Context: Luteinizing hormone-releasing hormone (LHRH) agonists have replaced estrogens for endocrine treatment of advanced prostate cancer (PC) because of cardiovascular side effects. The fetal estrogen estetrol (E4) may be safer for PC treatment and is expected to decrease testosterone (T) and prevent estrogen deficiency.
Objective: To investigate the safety and T-suppressive effect of E4 in healthy men.
Design: Double-blind, randomized, placebo-controlled, dose-escalating study.
Setting: The study was conducted at a phase I clinical unit (QPS, Netherlands).
Participants: Healthy male volunteers aged 40 to 70 years.
Intervention(s): Three treatment cohorts of 15 volunteers with placebo (n = 5) and E4 (n = 10). Estetrol doses tested were 20, 40, and 60 mg/d. Subjects were treated for 4 weeks.
Main outcome measures: Subjective side effects, pharmacodynamic effects on hemostatic variables, lipids, glucose, bone parameters, and endocrine parameters related to T metabolism.

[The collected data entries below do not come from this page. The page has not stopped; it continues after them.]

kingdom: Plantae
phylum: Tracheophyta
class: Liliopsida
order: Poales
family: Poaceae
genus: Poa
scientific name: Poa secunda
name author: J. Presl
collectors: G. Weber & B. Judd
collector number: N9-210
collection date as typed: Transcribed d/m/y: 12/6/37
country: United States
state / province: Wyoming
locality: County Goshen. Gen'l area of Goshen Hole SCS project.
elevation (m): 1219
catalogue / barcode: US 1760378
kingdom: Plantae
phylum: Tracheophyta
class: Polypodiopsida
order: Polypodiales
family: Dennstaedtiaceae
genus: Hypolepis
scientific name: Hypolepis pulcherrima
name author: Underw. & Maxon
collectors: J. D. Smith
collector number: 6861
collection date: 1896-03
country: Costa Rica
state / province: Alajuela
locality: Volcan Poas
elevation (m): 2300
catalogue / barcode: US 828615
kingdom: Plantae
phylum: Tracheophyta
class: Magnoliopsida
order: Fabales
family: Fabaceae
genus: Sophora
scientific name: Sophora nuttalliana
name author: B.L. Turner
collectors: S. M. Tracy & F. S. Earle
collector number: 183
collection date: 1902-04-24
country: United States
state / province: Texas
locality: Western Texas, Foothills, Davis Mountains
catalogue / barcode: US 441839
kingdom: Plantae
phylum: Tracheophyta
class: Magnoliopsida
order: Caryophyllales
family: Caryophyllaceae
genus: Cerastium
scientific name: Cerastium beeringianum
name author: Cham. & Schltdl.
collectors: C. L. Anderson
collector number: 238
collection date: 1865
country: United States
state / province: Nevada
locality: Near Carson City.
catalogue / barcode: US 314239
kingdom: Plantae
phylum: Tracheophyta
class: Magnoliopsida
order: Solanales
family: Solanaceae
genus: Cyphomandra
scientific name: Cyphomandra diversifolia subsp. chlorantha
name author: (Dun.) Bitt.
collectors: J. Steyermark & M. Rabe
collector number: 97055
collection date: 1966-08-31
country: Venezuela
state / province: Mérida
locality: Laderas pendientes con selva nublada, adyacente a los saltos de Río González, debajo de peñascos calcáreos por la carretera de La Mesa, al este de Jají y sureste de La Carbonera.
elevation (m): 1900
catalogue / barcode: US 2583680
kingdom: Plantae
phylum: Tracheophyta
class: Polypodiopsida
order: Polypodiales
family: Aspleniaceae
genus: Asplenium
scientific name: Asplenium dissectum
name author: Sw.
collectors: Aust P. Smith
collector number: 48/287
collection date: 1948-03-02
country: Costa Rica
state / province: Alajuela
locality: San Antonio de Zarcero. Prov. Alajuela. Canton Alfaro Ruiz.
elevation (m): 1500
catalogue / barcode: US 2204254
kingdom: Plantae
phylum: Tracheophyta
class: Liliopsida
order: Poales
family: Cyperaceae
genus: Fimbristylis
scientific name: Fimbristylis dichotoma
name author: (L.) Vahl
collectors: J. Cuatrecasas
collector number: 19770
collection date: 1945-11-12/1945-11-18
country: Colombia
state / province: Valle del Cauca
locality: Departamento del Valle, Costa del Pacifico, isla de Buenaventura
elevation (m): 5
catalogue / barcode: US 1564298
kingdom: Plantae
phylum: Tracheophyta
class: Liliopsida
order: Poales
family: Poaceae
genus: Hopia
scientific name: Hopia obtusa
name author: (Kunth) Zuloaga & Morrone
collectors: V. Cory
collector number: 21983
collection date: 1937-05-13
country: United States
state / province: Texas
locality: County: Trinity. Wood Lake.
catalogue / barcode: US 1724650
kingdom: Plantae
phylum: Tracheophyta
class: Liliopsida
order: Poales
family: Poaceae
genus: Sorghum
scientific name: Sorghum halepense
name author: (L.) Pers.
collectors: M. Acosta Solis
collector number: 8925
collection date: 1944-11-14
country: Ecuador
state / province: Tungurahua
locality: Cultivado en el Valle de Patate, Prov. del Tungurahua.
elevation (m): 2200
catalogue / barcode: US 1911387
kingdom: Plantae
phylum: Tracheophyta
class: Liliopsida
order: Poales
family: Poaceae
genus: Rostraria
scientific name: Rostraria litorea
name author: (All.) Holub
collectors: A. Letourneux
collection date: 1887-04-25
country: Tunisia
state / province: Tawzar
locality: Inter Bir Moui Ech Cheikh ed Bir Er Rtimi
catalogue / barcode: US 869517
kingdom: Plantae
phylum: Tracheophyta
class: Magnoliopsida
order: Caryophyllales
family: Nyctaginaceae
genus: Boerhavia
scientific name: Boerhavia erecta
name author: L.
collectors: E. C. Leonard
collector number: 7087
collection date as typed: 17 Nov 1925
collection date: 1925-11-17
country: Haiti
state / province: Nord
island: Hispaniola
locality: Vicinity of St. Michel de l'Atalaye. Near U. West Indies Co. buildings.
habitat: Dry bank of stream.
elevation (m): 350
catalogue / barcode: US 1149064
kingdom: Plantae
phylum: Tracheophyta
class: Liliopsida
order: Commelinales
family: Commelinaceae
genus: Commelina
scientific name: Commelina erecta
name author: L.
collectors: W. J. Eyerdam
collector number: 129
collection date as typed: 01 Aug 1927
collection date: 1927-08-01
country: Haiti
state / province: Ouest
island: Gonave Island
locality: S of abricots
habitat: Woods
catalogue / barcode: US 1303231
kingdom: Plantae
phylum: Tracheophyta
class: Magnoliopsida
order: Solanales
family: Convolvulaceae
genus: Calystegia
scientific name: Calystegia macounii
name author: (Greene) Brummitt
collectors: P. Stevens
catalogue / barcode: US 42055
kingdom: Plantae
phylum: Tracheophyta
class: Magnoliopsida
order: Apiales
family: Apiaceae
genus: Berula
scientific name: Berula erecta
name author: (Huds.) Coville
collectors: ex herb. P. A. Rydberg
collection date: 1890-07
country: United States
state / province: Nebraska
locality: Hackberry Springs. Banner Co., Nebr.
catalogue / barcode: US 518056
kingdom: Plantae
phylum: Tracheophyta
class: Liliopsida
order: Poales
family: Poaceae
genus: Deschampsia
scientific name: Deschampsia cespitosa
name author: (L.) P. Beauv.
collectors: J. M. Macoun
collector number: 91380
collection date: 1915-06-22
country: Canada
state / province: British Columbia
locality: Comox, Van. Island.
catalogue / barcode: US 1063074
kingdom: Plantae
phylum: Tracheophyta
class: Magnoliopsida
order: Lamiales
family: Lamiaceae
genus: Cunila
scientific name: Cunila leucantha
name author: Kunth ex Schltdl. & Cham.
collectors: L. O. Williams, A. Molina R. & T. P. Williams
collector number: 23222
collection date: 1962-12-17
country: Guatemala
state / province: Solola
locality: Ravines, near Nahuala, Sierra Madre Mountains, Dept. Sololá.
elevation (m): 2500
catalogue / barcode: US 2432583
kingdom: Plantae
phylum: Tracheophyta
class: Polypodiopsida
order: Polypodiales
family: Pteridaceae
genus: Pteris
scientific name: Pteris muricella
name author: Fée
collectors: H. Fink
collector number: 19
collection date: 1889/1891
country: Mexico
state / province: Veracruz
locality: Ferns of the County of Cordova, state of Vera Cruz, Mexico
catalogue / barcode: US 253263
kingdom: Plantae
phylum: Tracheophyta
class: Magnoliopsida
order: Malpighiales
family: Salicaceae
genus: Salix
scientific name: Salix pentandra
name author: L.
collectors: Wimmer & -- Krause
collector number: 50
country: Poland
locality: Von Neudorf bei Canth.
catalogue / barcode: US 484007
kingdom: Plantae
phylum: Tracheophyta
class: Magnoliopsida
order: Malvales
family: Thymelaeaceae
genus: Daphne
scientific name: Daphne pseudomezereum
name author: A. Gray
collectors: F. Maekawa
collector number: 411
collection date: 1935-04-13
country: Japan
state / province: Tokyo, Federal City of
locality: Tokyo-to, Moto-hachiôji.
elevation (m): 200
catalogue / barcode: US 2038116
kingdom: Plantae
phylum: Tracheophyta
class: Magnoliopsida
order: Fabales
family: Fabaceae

Results: Total and free T decreased dose-dependently and significantly. Nipple tenderness occurred in 40% and decrease of libido occurred in 30% of E4-treated men. The unwanted estrogenic effects on hemostasis were small, dose dependent, and in some cases significant. Lipid and bone parameters showed a favorable trend.
Conclusion: The effect of E4 on testosterone levels is insufficient for standalone PC treatment. Taking all clinical and pharmacodynamic variables into consideration, a daily dose of 40 mg E4 seems safe for further evaluation of endocrine PC treatment in combination with LHRH analogs.
Trial registration: ClinicalTrials.gov NCT02718378.